▸ **WORK TO COMPLETE**
Copy exactly, line for line, the part of the listing from the line containing "JUBILACIÓN. DERECHO A OPCIÓN" through its last line, and nothing else.

▸ **GIVEN DATA**
- Opening Delimiter -
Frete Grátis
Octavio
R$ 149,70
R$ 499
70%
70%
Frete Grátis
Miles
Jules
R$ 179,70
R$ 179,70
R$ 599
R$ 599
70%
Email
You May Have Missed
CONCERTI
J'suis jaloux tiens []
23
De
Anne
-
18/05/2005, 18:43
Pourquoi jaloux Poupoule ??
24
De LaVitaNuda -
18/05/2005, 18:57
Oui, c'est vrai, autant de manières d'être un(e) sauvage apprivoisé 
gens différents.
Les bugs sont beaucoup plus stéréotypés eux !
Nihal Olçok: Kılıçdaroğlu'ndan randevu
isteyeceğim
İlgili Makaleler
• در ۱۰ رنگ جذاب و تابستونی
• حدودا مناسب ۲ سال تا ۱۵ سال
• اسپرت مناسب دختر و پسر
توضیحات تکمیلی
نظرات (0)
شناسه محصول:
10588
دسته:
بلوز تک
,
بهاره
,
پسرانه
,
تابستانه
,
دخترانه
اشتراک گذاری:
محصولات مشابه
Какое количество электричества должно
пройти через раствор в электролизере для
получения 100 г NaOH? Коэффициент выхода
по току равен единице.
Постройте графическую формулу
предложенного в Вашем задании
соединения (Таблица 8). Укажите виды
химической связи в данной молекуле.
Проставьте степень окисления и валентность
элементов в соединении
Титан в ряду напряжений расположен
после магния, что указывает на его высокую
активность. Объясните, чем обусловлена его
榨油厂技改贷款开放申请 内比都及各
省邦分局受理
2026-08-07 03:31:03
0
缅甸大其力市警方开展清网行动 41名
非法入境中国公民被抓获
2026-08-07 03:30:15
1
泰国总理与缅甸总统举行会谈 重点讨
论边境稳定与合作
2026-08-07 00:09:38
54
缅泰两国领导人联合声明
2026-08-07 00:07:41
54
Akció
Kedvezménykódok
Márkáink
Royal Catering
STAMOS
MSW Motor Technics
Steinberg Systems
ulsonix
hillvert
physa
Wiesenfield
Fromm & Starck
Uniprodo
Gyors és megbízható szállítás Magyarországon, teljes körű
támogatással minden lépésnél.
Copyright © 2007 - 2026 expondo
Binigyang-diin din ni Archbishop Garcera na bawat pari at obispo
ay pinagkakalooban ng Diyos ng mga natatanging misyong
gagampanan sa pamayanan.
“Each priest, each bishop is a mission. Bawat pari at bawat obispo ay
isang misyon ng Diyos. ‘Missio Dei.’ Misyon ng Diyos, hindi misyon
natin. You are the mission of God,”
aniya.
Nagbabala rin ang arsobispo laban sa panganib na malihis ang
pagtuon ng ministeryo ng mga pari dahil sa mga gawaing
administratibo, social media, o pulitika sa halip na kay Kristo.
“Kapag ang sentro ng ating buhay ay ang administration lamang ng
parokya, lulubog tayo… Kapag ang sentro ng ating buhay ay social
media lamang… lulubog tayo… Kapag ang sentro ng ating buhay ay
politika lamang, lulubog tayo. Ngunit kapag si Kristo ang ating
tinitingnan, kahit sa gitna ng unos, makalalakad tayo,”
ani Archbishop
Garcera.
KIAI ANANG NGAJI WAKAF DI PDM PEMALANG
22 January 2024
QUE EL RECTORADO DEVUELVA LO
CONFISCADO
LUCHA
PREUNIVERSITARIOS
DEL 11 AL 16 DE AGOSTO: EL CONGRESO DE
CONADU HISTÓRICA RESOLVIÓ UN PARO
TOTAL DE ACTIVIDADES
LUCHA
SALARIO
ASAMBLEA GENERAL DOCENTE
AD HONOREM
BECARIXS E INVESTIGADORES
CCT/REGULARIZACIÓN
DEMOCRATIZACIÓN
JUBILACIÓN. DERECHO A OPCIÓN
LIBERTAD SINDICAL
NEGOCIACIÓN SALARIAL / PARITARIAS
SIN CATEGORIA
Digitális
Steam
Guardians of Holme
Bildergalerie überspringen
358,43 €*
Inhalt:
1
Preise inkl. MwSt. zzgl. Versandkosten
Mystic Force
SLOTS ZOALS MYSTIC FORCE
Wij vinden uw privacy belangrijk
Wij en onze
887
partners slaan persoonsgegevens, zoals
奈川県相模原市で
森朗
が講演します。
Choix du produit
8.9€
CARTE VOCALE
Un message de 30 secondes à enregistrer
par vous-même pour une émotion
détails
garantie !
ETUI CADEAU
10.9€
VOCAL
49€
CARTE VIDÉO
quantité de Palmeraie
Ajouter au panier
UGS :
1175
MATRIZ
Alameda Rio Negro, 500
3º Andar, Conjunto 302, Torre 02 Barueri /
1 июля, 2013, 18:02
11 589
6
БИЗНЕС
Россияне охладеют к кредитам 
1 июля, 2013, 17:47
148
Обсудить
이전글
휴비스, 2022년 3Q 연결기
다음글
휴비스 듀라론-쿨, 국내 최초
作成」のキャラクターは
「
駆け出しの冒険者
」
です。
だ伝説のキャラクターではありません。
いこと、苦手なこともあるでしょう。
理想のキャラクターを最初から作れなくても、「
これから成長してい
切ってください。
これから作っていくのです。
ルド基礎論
- Closing Delimiter -
▸ **COMPLETED EXERCISE**
JUBILACIÓN. DERECHO A OPCIÓN
LIBERTAD SINDICAL
NEGOCIACIÓN SALARIAL / PARITARIAS
SIN CATEGORIA
Digitális
Steam
Guardians of Holme
Bildergalerie überspringen
358,43 €*
Inhalt:
1
Preise inkl. MwSt. zzgl. Versandkosten
Mystic Force
SLOTS ZOALS MYSTIC FORCE
Wij vinden uw privacy belangrijk
Wij en onze
887
partners slaan persoonsgegevens, zoals
奈川県相模原市で
森朗
が講演します。
Choix du produit
8.9€
CARTE VOCALE
Un message de 30 secondes à enregistrer
par vous-même pour une émotion
détails
garantie !
ETUI CADEAU
10.9€
VOCAL
49€
CARTE VIDÉO
quantité de Palmeraie
Ajouter au panier
UGS :
1175
MATRIZ
Alameda Rio Negro, 500
3º Andar, Conjunto 302, Torre 02 Barueri /
1 июля, 2013, 18:02
11 589
6
БИЗНЕС
Россияне охладеют к кредитам 
1 июля, 2013, 17:47
148
Обсудить
이전글
휴비스, 2022년 3Q 연결기
다음글
휴비스 듀라론-쿨, 국내 최초
作成」のキャラクターは
「
駆け出しの冒険者
」
です。
だ伝説のキャラクターではありません。
いこと、苦手なこともあるでしょう。
理想のキャラクターを最初から作れなくても、「
これから成長してい
切ってください。
これから作っていくのです。
ルド基礎論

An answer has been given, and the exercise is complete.